*** DATA SUPPLIED Section Begins ***
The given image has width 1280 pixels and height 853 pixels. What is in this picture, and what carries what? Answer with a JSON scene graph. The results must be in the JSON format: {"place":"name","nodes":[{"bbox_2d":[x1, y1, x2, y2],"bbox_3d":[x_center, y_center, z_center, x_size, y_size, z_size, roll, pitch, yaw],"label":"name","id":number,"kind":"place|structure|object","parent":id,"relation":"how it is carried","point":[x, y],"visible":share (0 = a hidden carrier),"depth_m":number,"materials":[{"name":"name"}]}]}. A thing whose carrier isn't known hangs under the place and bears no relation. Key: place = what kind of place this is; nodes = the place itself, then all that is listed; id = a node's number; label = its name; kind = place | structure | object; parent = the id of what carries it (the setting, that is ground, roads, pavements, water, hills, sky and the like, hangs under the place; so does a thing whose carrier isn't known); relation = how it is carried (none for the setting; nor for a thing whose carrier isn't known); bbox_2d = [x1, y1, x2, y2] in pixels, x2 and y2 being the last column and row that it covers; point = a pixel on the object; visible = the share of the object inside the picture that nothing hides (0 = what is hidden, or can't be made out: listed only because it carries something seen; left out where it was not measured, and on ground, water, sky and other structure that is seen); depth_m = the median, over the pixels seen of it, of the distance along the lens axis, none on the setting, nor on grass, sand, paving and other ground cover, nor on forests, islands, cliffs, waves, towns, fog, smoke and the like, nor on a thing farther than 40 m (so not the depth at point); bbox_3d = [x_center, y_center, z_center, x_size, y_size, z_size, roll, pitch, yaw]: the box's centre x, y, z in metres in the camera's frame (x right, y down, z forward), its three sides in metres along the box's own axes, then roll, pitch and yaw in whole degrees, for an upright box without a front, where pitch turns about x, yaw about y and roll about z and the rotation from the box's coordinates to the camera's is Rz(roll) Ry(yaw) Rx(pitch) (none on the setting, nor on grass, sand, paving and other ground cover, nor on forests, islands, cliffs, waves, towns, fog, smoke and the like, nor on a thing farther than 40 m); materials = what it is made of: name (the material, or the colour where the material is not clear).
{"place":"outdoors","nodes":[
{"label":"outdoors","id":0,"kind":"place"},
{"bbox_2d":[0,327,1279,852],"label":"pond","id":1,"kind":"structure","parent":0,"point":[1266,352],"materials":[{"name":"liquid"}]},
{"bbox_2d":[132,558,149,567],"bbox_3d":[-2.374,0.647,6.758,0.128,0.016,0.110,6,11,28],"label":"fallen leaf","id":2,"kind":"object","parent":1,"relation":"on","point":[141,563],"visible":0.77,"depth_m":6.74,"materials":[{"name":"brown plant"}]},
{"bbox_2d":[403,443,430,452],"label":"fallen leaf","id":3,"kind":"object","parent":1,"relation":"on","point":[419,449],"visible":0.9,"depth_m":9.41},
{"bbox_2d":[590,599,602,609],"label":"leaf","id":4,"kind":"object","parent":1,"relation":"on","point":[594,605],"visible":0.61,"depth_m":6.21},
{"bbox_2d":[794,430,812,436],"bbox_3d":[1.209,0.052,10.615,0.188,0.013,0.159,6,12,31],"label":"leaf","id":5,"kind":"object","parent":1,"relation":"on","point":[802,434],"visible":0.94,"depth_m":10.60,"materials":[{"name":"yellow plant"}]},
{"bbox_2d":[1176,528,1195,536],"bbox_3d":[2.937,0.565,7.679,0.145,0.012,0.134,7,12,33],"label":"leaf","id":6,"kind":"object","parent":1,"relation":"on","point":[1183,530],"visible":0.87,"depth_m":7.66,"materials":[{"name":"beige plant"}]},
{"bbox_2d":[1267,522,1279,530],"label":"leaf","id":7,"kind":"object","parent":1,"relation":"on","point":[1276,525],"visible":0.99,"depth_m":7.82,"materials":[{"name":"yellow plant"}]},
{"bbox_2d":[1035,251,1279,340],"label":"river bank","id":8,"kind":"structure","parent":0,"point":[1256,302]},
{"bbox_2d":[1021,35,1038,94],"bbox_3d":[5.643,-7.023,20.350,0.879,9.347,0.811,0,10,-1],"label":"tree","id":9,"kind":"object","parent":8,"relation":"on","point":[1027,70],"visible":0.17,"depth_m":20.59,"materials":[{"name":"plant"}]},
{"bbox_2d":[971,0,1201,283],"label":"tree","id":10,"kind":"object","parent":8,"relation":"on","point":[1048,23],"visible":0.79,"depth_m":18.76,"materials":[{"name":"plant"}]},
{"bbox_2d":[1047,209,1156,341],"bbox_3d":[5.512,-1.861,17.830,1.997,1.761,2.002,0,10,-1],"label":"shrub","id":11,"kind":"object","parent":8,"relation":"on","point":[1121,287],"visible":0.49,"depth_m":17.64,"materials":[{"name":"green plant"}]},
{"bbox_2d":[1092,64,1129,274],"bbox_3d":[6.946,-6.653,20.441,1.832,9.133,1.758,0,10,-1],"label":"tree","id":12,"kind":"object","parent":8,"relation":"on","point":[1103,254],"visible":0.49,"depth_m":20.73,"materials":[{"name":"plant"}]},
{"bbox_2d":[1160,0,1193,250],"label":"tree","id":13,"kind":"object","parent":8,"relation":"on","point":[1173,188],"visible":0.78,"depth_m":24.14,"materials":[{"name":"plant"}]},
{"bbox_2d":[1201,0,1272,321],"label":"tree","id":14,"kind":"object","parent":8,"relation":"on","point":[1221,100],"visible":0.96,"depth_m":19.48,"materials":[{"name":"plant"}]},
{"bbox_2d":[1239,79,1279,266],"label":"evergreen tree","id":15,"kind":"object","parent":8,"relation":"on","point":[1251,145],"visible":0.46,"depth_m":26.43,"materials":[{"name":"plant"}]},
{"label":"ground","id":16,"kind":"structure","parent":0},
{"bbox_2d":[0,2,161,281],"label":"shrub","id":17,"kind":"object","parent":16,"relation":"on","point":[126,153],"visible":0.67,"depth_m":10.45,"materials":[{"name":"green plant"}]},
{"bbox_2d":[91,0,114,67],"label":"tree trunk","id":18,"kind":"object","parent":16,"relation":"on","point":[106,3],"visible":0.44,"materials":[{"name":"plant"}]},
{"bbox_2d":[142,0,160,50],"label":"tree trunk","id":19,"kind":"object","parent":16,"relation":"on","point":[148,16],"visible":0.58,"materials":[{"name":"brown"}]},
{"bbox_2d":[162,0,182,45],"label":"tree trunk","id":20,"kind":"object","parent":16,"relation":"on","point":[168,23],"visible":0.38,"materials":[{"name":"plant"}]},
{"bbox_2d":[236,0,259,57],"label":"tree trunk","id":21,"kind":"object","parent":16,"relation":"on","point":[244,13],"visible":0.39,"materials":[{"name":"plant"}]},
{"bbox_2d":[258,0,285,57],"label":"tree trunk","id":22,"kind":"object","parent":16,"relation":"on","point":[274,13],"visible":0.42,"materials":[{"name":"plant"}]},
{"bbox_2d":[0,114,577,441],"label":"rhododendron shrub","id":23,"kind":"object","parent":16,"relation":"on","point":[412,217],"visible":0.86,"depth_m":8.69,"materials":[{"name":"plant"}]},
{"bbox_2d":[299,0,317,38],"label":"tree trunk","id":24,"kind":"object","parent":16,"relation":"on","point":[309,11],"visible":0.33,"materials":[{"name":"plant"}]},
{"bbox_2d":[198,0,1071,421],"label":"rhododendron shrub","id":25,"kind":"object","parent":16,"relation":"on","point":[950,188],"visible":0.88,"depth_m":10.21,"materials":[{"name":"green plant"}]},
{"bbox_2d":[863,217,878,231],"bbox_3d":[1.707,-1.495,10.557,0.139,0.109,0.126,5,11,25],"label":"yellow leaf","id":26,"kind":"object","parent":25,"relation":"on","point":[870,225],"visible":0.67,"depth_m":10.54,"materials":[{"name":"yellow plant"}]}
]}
*** DATA SUPPLIED Section Ends ***
Each record is to be given again in full, exactly as it reads.

• [TASK SOLUTION]:
The given image has width 1280 pixels and height 853 pixels. What is in this picture, and what carries what? Answer with a JSON scene graph. The results must be in the JSON format: {"place":"name","nodes":[{"bbox_2d":[x1, y1, x2, y2],"bbox_3d":[x_center, y_center, z_center, x_size, y_size, z_size, roll, pitch, yaw],"label":"name","id":number,"kind":"place|structure|object","parent":id,"relation":"how it is carried","point":[x, y],"visible":share (0 = a hidden carrier),"depth_m":number,"materials":[{"name":"name"}]}]}. A thing whose carrier isn't known hangs under the place and bears no relation. Key: place = what kind of place this is; nodes = the place itself, then all that is listed; id = a node's number; label = its name; kind = place | structure | object; parent = the id of what carries it (the setting, that is ground, roads, pavements, water, hills, sky and the like, hangs under the place; so does a thing whose carrier isn't known); relation = how it is carried (none for the setting; nor for a thing whose carrier isn't known); bbox_2d = [x1, y1, x2, y2] in pixels, x2 and y2 being the last column and row that it covers; point = a pixel on the object; visible = the share of the object inside the picture that nothing hides (0 = what is hidden, or can't be made out: listed only because it carries something seen; left out where it was not measured, and on ground, water, sky and other structure that is seen); depth_m = the median, over the pixels seen of it, of the distance along the lens axis, none on the setting, nor on grass, sand, paving and other ground cover, nor on forests, islands, cliffs, waves, towns, fog, smoke and the like, nor on a thing farther than 40 m (so not the depth at point); bbox_3d = [x_center, y_center, z_center, x_size, y_size, z_size, roll, pitch, yaw]: the box's centre x, y, z in metres in the camera's frame (x right, y down, z forward), its three sides in metres along the box's own axes, then roll, pitch and yaw in whole degrees, for an upright box without a front, where pitch turns about x, yaw about y and roll about z and the rotation from the box's coordinates to the camera's is Rz(roll) Ry(yaw) Rx(pitch) (none on the setting, nor on grass, sand, paving and other ground cover, nor on forests, islands, cliffs, waves, towns, fog, smoke and the like, nor on a thing farther than 40 m); materials = what it is made of: name (the material, or the colour where the material is not clear).
{"place":"outdoors","nodes":[
{"label":"outdoors","id":0,"kind":"place"},
{"bbox_2d":[0,327,1279,852],"label":"pond","id":1,"kind":"structure","parent":0,"point":[1266,352],"materials":[{"name":"liquid"}]},
{"bbox_2d":[132,558,149,567],"bbox_3d":[-2.374,0.647,6.758,0.128,0.016,0.110,6,11,28],"label":"fallen leaf","id":2,"kind":"object","parent":1,"relation":"on","point":[141,563],"visible":0.77,"depth_m":6.74,"materials":[{"name":"brown plant"}]},
{"bbox_2d":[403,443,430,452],"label":"fallen leaf","id":3,"kind":"object","parent":1,"relation":"on","point":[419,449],"visible":0.9,"depth_m":9.41},
{"bbox_2d":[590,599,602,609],"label":"leaf","id":4,"kind":"object","parent":1,"relation":"on","point":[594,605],"visible":0.61,"depth_m":6.21},
{"bbox_2d":[794,430,812,436],"bbox_3d":[1.209,0.052,10.615,0.188,0.013,0.159,6,12,31],"label":"leaf","id":5,"kind":"object","parent":1,"relation":"on","point":[802,434],"visible":0.94,"depth_m":10.60,"materials":[{"name":"yellow plant"}]},
{"bbox_2d":[1176,528,1195,536],"bbox_3d":[2.937,0.565,7.679,0.145,0.012,0.134,7,12,33],"label":"leaf","id":6,"kind":"object","parent":1,"relation":"on","point":[1183,530],"visible":0.87,"depth_m":7.66,"materials":[{"name":"beige plant"}]},
{"bbox_2d":[1267,522,1279,530],"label":"leaf","id":7,"kind":"object","parent":1,"relation":"on","point":[1276,525],"visible":0.99,"depth_m":7.82,"materials":[{"name":"yellow plant"}]},
{"bbox_2d":[1035,251,1279,340],"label":"river bank","id":8,"kind":"structure","parent":0,"point":[1256,302]},
{"bbox_2d":[1021,35,1038,94],"bbox_3d":[5.643,-7.023,20.350,0.879,9.347,0.811,0,10,-1],"label":"tree","id":9,"kind":"object","parent":8,"relation":"on","point":[1027,70],"visible":0.17,"depth_m":20.59,"materials":[{"name":"plant"}]},
{"bbox_2d":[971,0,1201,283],"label":"tree","id":10,"kind":"object","parent":8,"relation":"on","point":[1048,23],"visible":0.79,"depth_m":18.76,"materials":[{"name":"plant"}]},
{"bbox_2d":[1047,209,1156,341],"bbox_3d":[5.512,-1.861,17.830,1.997,1.761,2.002,0,10,-1],"label":"shrub","id":11,"kind":"object","parent":8,"relation":"on","point":[1121,287],"visible":0.49,"depth_m":17.64,"materials":[{"name":"green plant"}]},
{"bbox_2d":[1092,64,1129,274],"bbox_3d":[6.946,-6.653,20.441,1.832,9.133,1.758,0,10,-1],"label":"tree","id":12,"kind":"object","parent":8,"relation":"on","point":[1103,254],"visible":0.49,"depth_m":20.73,"materials":[{"name":"plant"}]},
{"bbox_2d":[1160,0,1193,250],"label":"tree","id":13,"kind":"object","parent":8,"relation":"on","point":[1173,188],"visible":0.78,"depth_m":24.14,"materials":[{"name":"plant"}]},
{"bbox_2d":[1201,0,1272,321],"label":"tree","id":14,"kind":"object","parent":8,"relation":"on","point":[1221,100],"visible":0.96,"depth_m":19.48,"materials":[{"name":"plant"}]},
{"bbox_2d":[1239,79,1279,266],"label":"evergreen tree","id":15,"kind":"object","parent":8,"relation":"on","point":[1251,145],"visible":0.46,"depth_m":26.43,"materials":[{"name":"plant"}]},
{"label":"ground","id":16,"kind":"structure","parent":0},
{"bbox_2d":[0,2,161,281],"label":"shrub","id":17,"kind":"object","parent":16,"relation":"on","point":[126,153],"visible":0.67,"depth_m":10.45,"materials":[{"name":"green plant"}]},
{"bbox_2d":[91,0,114,67],"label":"tree trunk","id":18,"kind":"object","parent":16,"relation":"on","point":[106,3],"visible":0.44,"materials":[{"name":"plant"}]},
{"bbox_2d":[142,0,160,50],"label":"tree trunk","id":19,"kind":"object","parent":16,"relation":"on","point":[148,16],"visible":0.58,"materials":[{"name":"brown"}]},
{"bbox_2d":[162,0,182,45],"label":"tree trunk","id":20,"kind":"object","parent":16,"relation":"on","point":[168,23],"visible":0.38,"materials":[{"name":"plant"}]},
{"bbox_2d":[236,0,259,57],"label":"tree trunk","id":21,"kind":"object","parent":16,"relation":"on","point":[244,13],"visible":0.39,"materials":[{"name":"plant"}]},
{"bbox_2d":[258,0,285,57],"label":"tree trunk","id":22,"kind":"object","parent":16,"relation":"on","point":[274,13],"visible":0.42,"materials":[{"name":"plant"}]},
{"bbox_2d":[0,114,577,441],"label":"rhododendron shrub","id":23,"kind":"object","parent":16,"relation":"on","point":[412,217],"visible":0.86,"depth_m":8.69,"materials":[{"name":"plant"}]},
{"bbox_2d":[299,0,317,38],"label":"tree trunk","id":24,"kind":"object","parent":16,"relation":"on","point":[309,11],"visible":0.33,"materials":[{"name":"plant"}]},
{"bbox_2d":[198,0,1071,421],"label":"rhododendron shrub","id":25,"kind":"object","parent":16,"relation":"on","point":[950,188],"visible":0.88,"depth_m":10.21,"materials":[{"name":"green plant"}]},
{"bbox_2d":[863,217,878,231],"bbox_3d":[1.707,-1.495,10.557,0.139,0.109,0.126,5,11,25],"label":"yellow leaf","id":26,"kind":"object","parent":25,"relation":"on","point":[870,225],"visible":0.67,"depth_m":10.54,"materials":[{"name":"yellow plant"}]}
]}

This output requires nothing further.